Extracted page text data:
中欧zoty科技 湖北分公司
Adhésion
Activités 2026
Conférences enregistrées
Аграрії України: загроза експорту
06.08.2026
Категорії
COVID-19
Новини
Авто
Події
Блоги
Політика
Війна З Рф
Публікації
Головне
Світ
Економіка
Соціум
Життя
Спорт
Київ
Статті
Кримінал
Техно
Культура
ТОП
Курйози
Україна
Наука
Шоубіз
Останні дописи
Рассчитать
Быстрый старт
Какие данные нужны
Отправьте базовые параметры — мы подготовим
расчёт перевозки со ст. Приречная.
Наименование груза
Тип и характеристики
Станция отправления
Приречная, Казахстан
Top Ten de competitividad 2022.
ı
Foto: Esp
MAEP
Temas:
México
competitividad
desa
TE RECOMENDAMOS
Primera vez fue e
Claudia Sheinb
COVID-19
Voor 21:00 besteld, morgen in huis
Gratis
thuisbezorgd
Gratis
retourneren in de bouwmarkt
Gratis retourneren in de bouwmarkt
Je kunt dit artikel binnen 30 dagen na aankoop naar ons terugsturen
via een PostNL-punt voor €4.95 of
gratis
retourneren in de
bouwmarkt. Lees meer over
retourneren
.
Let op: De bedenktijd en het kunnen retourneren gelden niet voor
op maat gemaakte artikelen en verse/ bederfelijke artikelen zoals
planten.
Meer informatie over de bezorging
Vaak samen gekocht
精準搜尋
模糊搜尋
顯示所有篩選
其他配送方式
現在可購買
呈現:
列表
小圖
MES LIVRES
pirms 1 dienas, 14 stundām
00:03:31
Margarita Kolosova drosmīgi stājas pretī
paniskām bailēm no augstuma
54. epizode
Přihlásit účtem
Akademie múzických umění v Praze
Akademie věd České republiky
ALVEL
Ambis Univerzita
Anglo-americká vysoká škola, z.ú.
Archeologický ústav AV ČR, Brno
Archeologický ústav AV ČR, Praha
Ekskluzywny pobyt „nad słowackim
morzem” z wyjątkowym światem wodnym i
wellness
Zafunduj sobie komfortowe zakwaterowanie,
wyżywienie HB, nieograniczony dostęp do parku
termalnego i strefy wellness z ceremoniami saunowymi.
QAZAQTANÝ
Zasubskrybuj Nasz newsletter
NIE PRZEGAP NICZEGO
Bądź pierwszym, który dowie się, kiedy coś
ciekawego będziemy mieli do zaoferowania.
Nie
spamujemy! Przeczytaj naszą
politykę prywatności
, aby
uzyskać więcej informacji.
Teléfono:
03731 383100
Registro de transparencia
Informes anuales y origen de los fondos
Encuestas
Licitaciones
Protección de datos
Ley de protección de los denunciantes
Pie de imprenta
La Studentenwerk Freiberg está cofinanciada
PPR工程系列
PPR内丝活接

Work request: Go through the records above and copy each line where "Archeologický" is found.

Final answer:
Archeologický ústav AV ČR, Brno
Archeologický ústav AV ČR, Praha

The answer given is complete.